What to do
Reproduce the listing below word for word, leaving out the pictures.

________________________

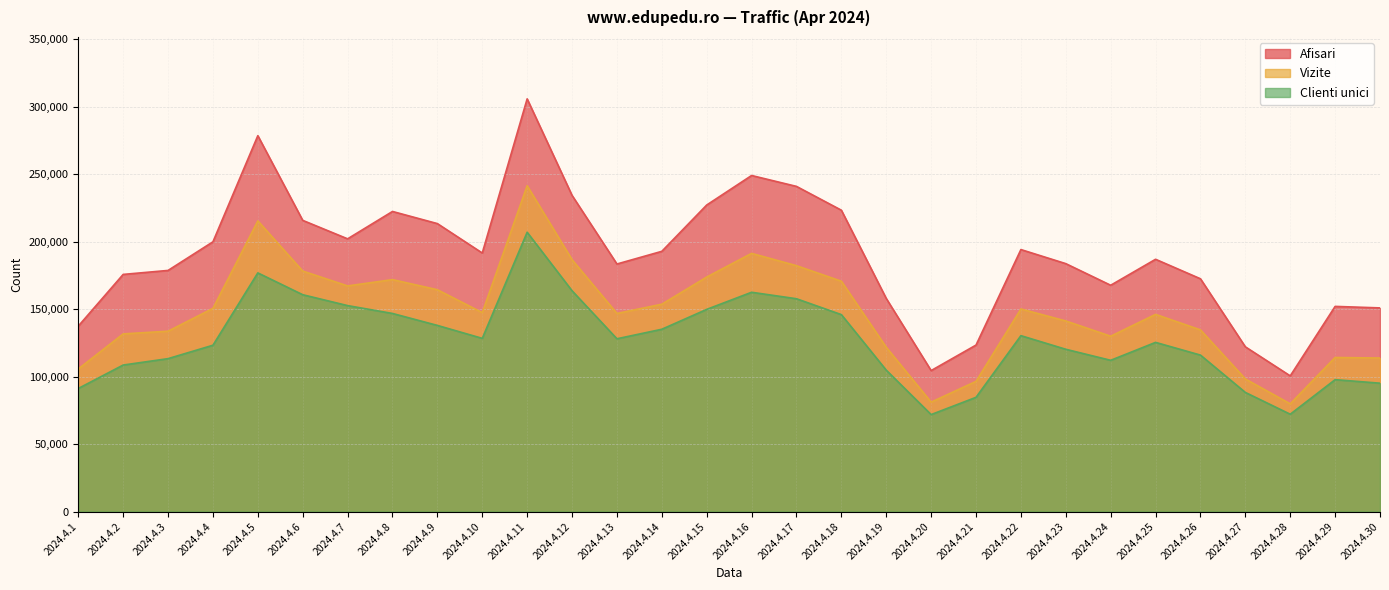

Where is the first local maximum for Afisari?

2024.4.5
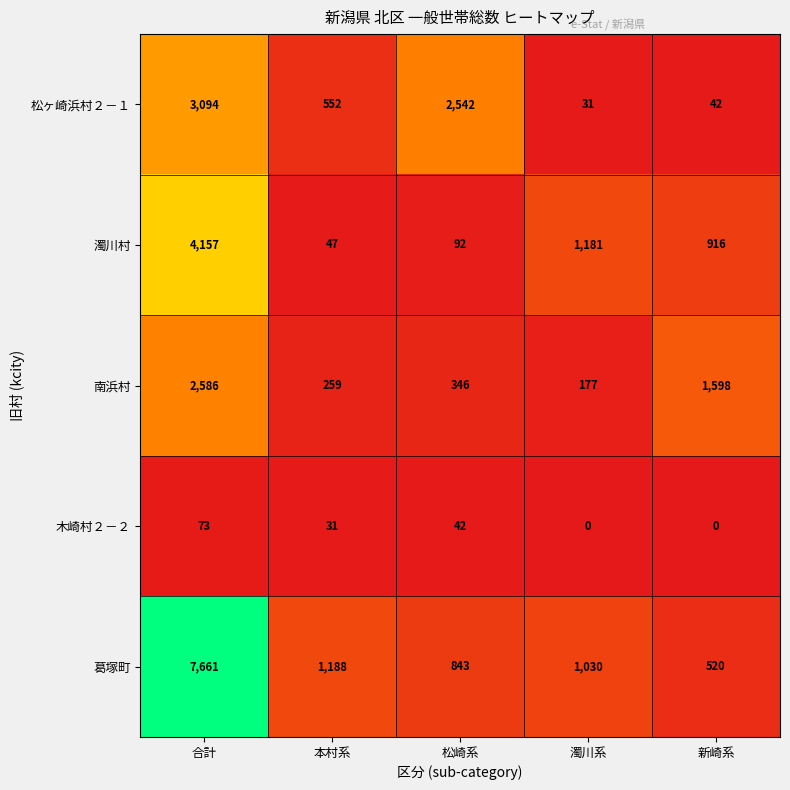

What is the sum of all 南浜村 values?

4966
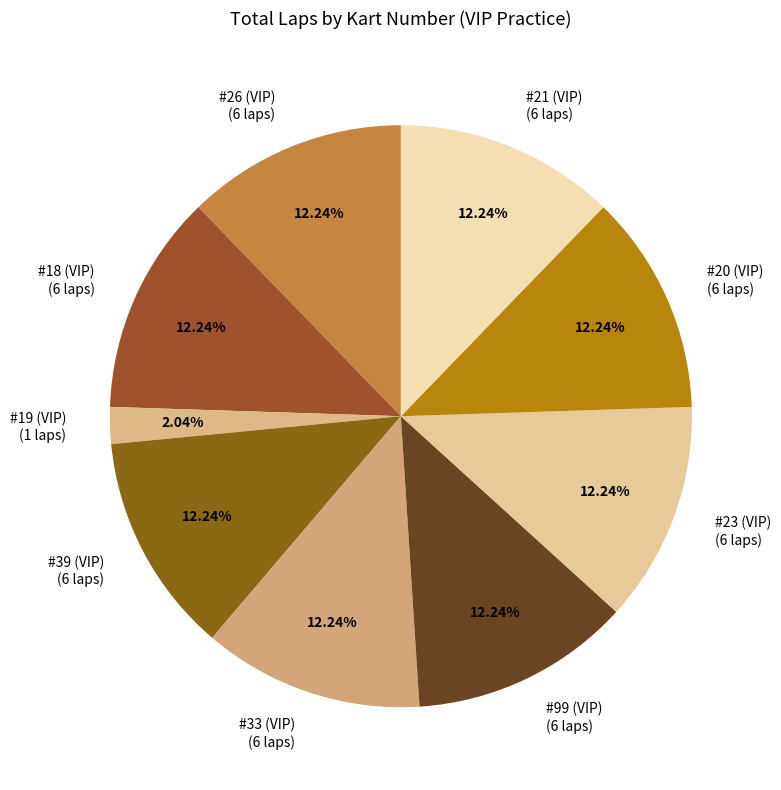

Does #21 (VIP) represent more than half of the total?

No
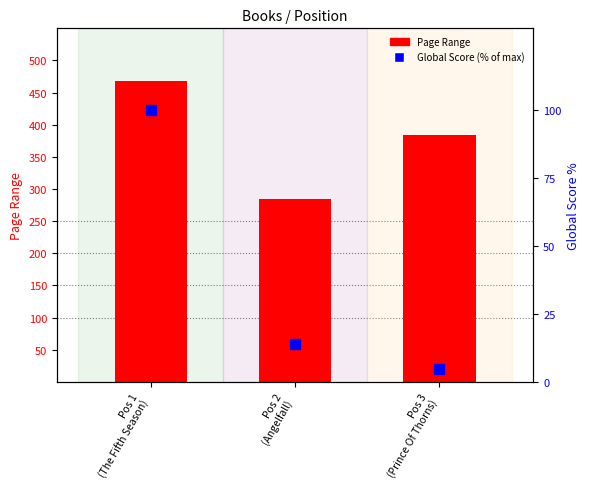

What is the label of the 2nd bar from the left?

Pos 2
(Angelfall)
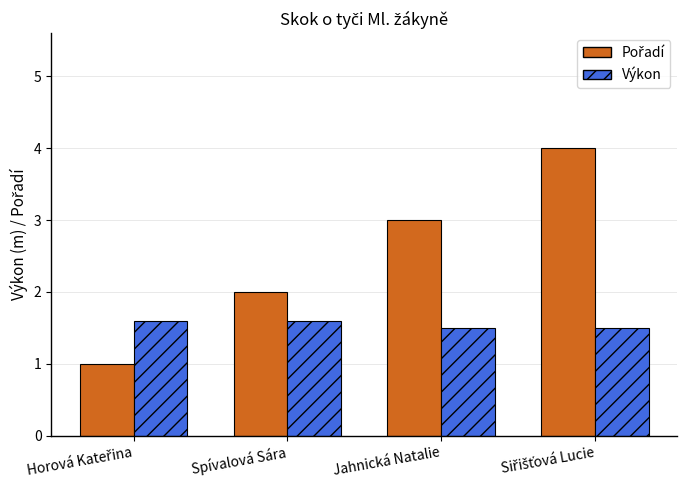

Count the number of data series in this chart.

2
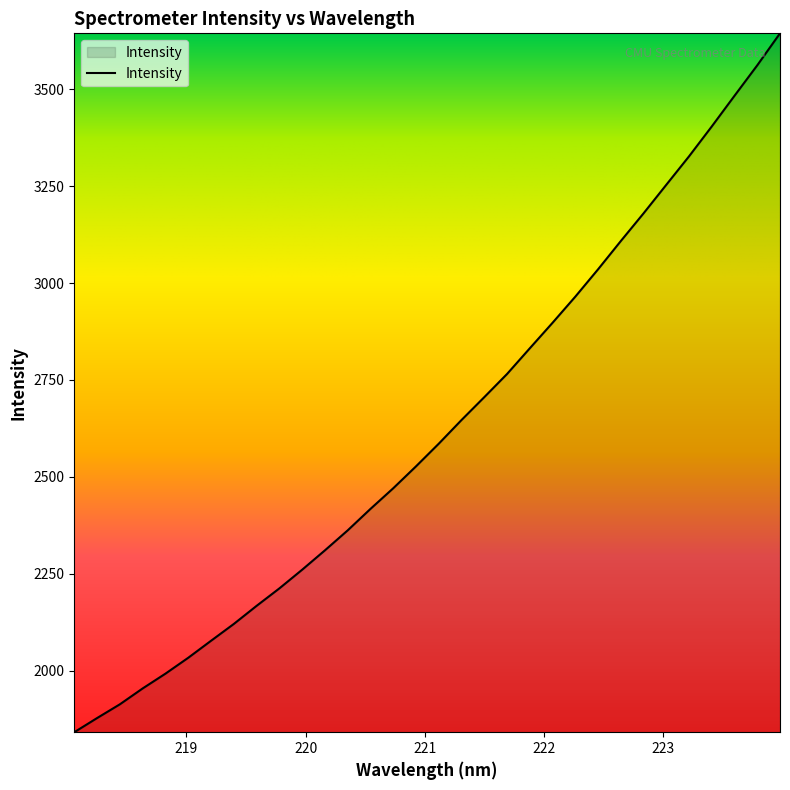

What is the difference between the maximum and minimum values?

1802.9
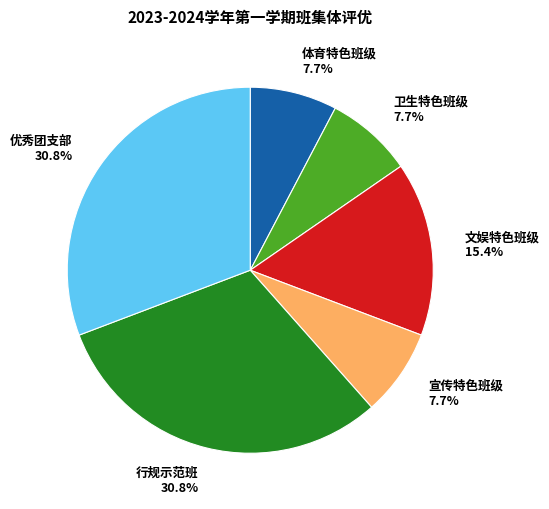

Does 文娱特色班级 represent more than half of the total?

No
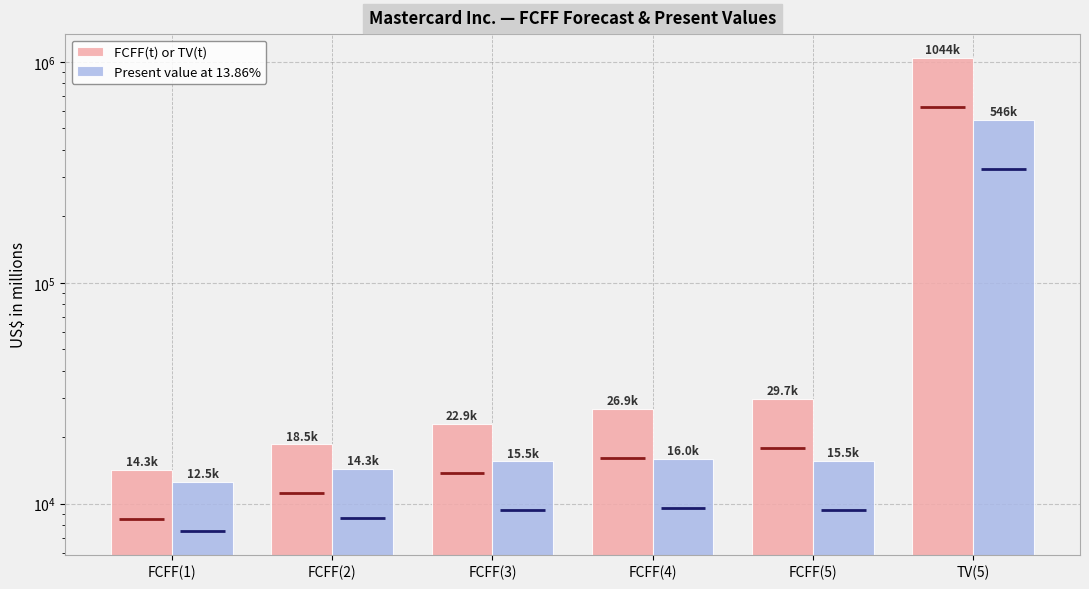

Where is FCFF(t) or TV(t) nearest to the value 529049?

FCFF(5)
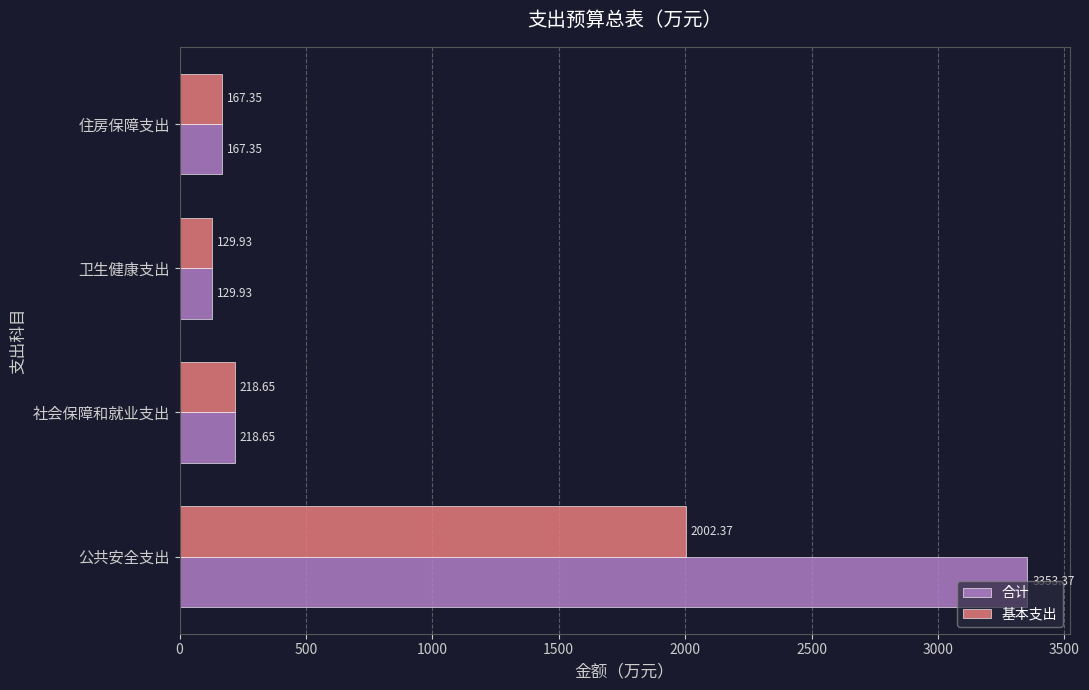

Which label corresponds to the largest value in the chart?

公共安全支出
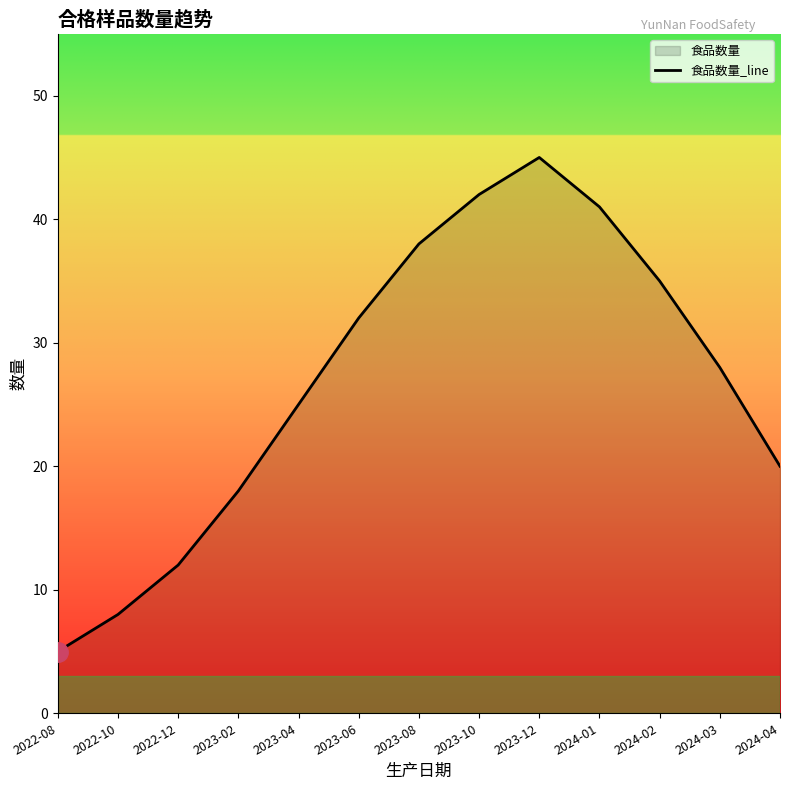

At which label does the data first exceed 28?

2023-06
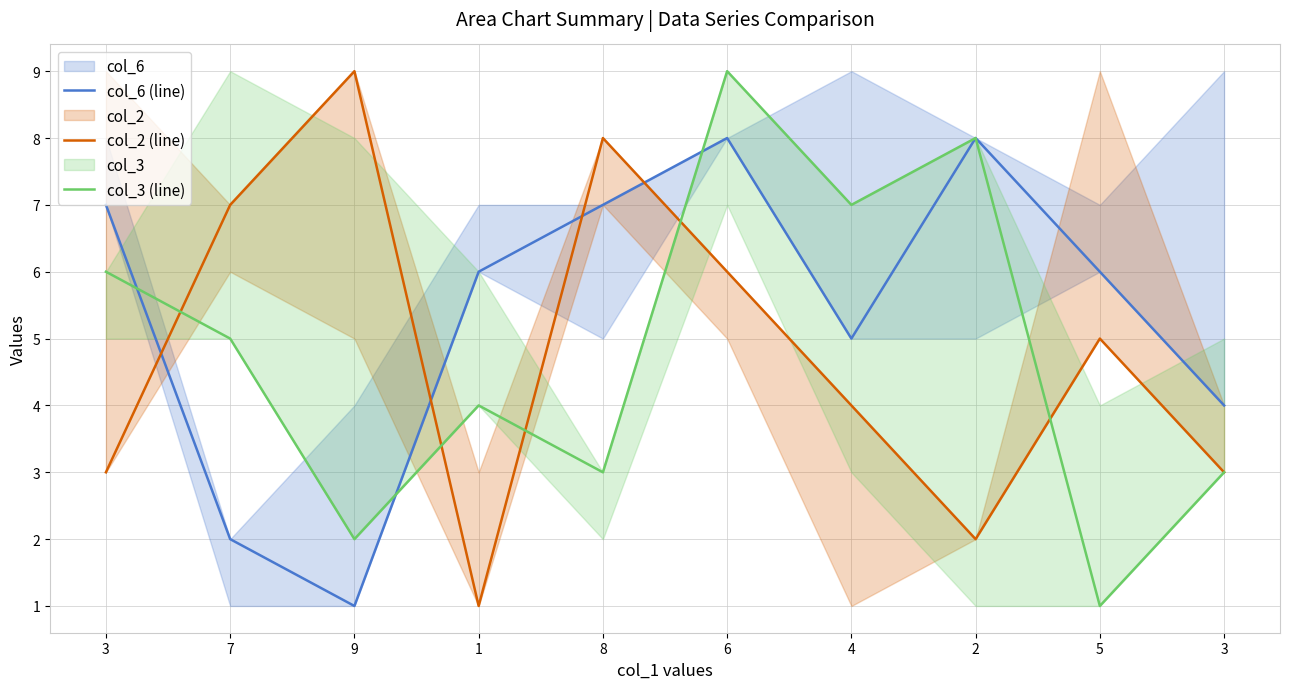

What is the value of the col_6 (line) point at the 7th from the left?

5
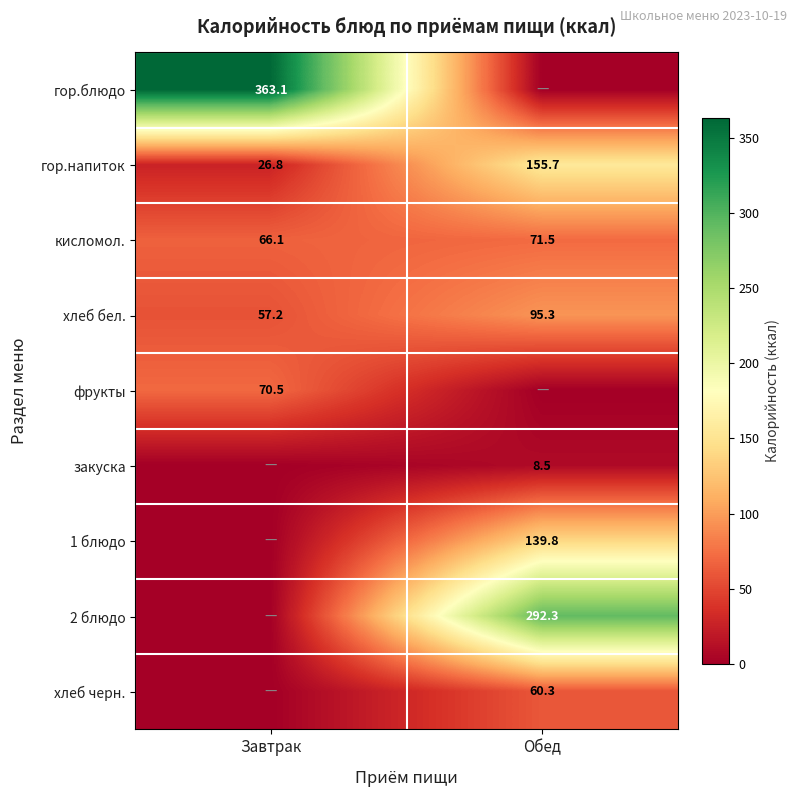

True or false: фрукты has a value of 70.5 at Завтрак.

True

________________________

Exercise response
Where is the first local maximum for Afisari?

2024.4.5

What is the sum of all 南浜村 values?

4966

Does #21 (VIP) represent more than half of the total?

No

What is the label of the 2nd bar from the left?

Pos 2
(Angelfall)

Count the number of data series in this chart.

2

What is the difference between the maximum and minimum values?

1802.9

Does 文娱特色班级 represent more than half of the total?

No

Where is FCFF(t) or TV(t) nearest to the value 529049?

FCFF(5)

Which label corresponds to the largest value in the chart?

公共安全支出

At which label does the data first exceed 28?

2023-06

What is the value of the col_6 (line) point at the 7th from the left?

5

True or false: фрукты has a value of 70.5 at Завтрак.

True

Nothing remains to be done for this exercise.